● **Work item**:
Every record should be written out exactly, with the pictures left out.

[Items from a dataset]
+--

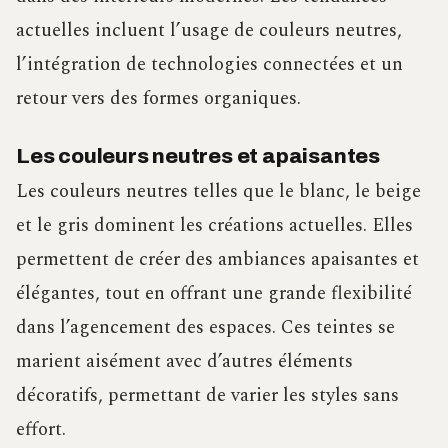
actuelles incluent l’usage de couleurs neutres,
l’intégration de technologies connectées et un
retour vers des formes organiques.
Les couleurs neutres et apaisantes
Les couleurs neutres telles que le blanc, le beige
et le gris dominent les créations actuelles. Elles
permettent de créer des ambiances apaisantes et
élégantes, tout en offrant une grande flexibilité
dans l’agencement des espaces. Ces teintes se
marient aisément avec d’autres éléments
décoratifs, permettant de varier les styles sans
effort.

+--

● **Exercise response**:
actuelles incluent l’usage de couleurs neutres,
l’intégration de technologies connectées et un
retour vers des formes organiques.
Les couleurs neutres et apaisantes
Les couleurs neutres telles que le blanc, le beige
et le gris dominent les créations actuelles. Elles
permettent de créer des ambiances apaisantes et
élégantes, tout en offrant une grande flexibilité
dans l’agencement des espaces. Ces teintes se
marient aisément avec d’autres éléments
décoratifs, permettant de varier les styles sans
effort.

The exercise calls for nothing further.